The set text for the Second Sunday of Easter is the story of doubting Thomas (John 20.19ff).  Thomas, who would not believe until he had seen and touched the risen Christ.

A couple of weeks ago I went to see the new Tim Burton movie ‘Alice in Wonderland’.  It was a fantastic romp of the imagination.  Alice is poised on a gazebo of a lovely, rambling English country house and, with many family and friends about, receives a proposal of marriage from a person who is emphatically portrayed as an upper class twit.  She sees a rabbit in the hedges, follows and disappears down a rabbit hole.  Thus begins a bizarre series of adventures that culminates in her defeat of the Red Queen’s prize fighter, the dragon-like Jabberwocky.  On Alice’s return to ‘reality’, she has the confidence to resist the proposal of marriage, which was strongly encouraged by members of her family for her sake (and their own).

The trip down the rabbit hole is sheer fantasy.  It seems.  And yet in the midst of this bizarre fantasy is a deep and abiding truth.  In this case Alice discovers the strength of her abilities and character.  She will not bow down to the pressures of family or convention.  Without that tumble down the rabbit hole, would she have accessed this truth?

John Ashton has produced an excellent book on the Gospel of John called Understanding the Fourth Gospel (for anyone interested in John it is virtually required reading!).  In it he refers to the resurrection and post-resurrection stories as fantastical, with a dreamy, Alice in Wonderland quality.

Purists might object to this characterisation: it is true, isn’t it?

Yes, it is true.  And perhaps this truth is so much more convincingly portrayed in its sheer sur-reality.

Imagine sitting in that upstairs room with the disciples.  Something comes in that looks like Jesus.  Physical and yet can enter a locked room.  Unreal.  There is fear and perhaps joy and of course the peace with which Jesus blesses them.  Weird.

Thomas says, ‘Rubbish’.  Next week, same thing happens.  Some strange presence appears again.  It is Jesus, and Thomas has the courage to reach out and to touch (or try to touch) this presence.  His response: my Lord and my God!

How weird.  How true.  This risen Jesus exists somewhere between concrete physical reality and a spectral, shimmering cloud closer to a ghostly presence.  In this surreal atmosphere we begin to get to the truth that John and his early community experienced: a Jesus both real and more than real.

Like Alice, Thomas perhaps learns about himself.  There is an unbelievable courage there: who would reach out to touch this presence?  Mary tried in the garden but was dodged by Jesus.  This courage is joined to insight.  Amongst all of the followers in the Gospel it Thomas, and only Thomas in this surreal scene, who calls Jesus ‘my God’.

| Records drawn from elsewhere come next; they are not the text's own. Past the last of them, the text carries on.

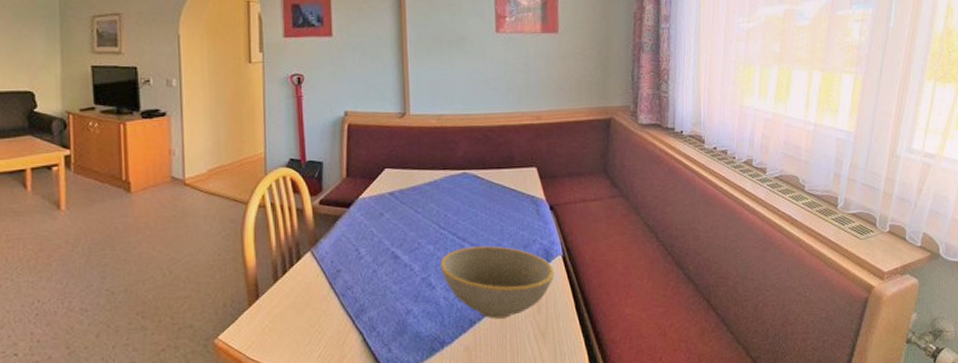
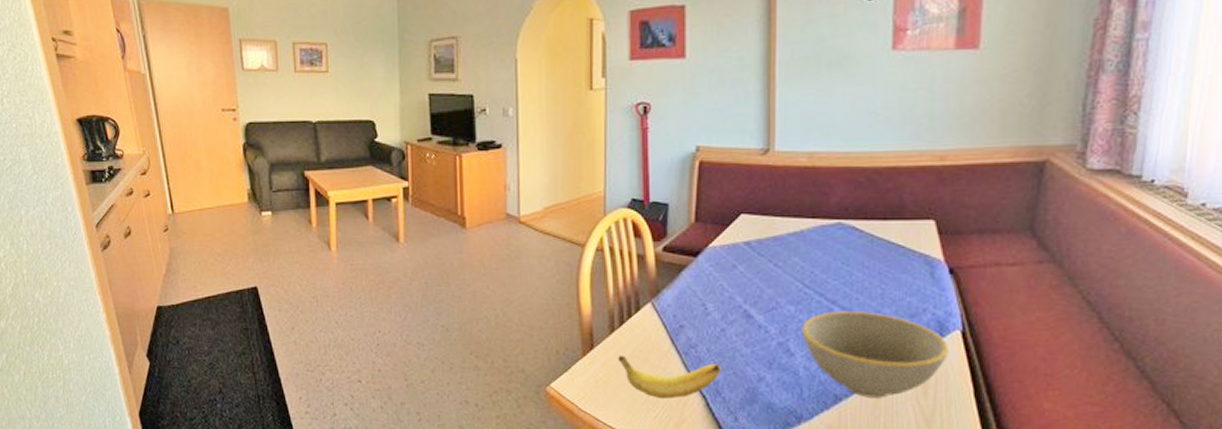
banana: none [282,301,376,340] -> present [618,354,722,400]

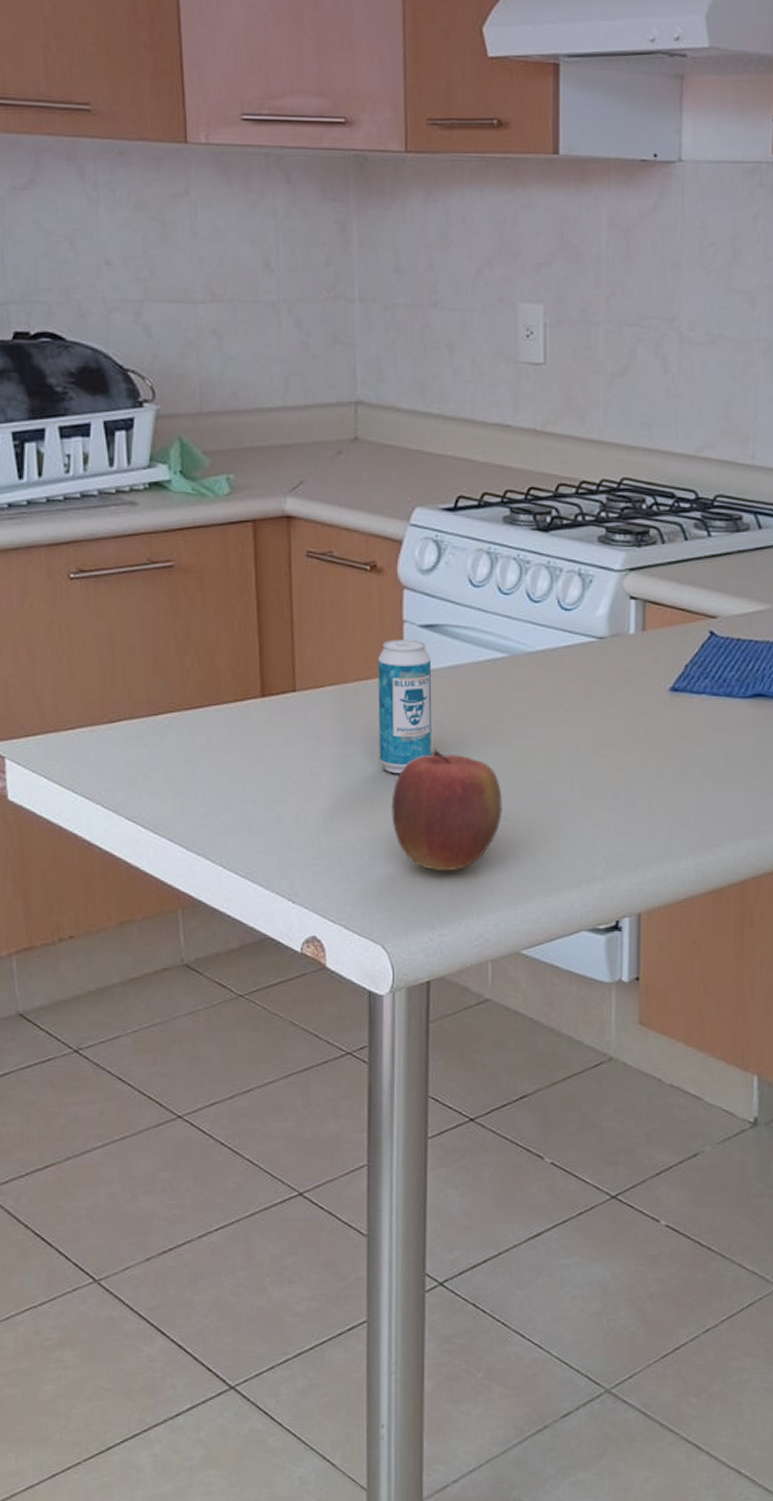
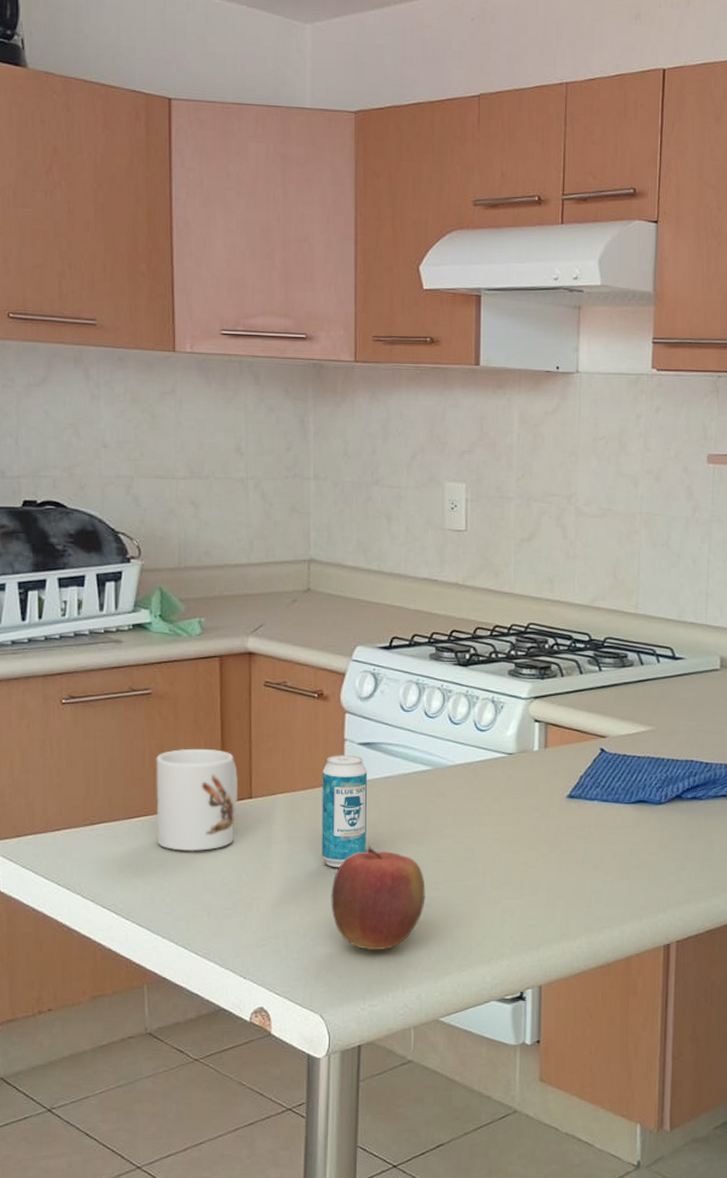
mug: none [182,632,279,755] -> present [156,748,238,852]

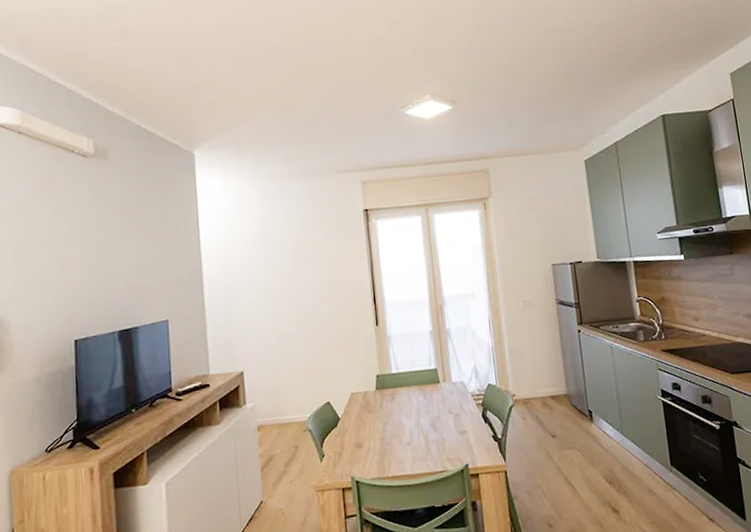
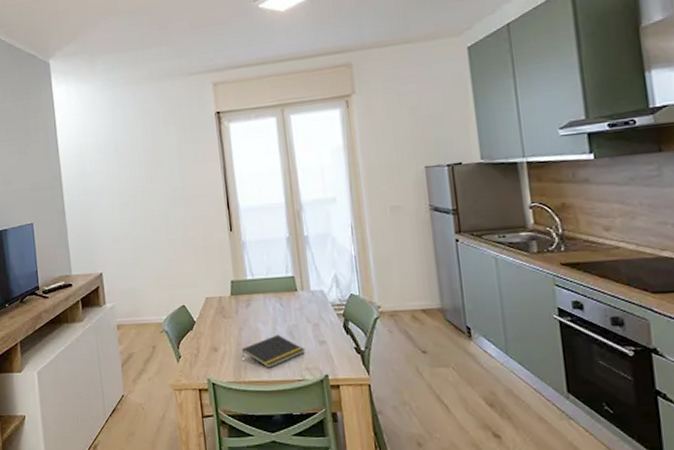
notepad: none [386,427,447,462] -> present [242,334,306,368]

We learn that Thomas has unique courage (see the reference to him earlier in the Gospel) and unique insight.  In this bizarre world truths proliferate.  Truths beyond our everyday ken.

In this doubting there can but be joy.  Not the simplistic, childlike joy of great smiles and hugs and hands-in-the-air.  But the joy that comes from awareness, insight, recognition.  The joy that is immediately followed by call.  Thomas, the one who doubted the most is the one who travelled the furthest.  Tradition tells us that he travelled to India and established the church there.

Can there be joyful doubting?  Undoubtedly.

But first we ourselves must disappear into these surreal stories and access a truth beyond the everyday.  And there doubt and joy and faith await.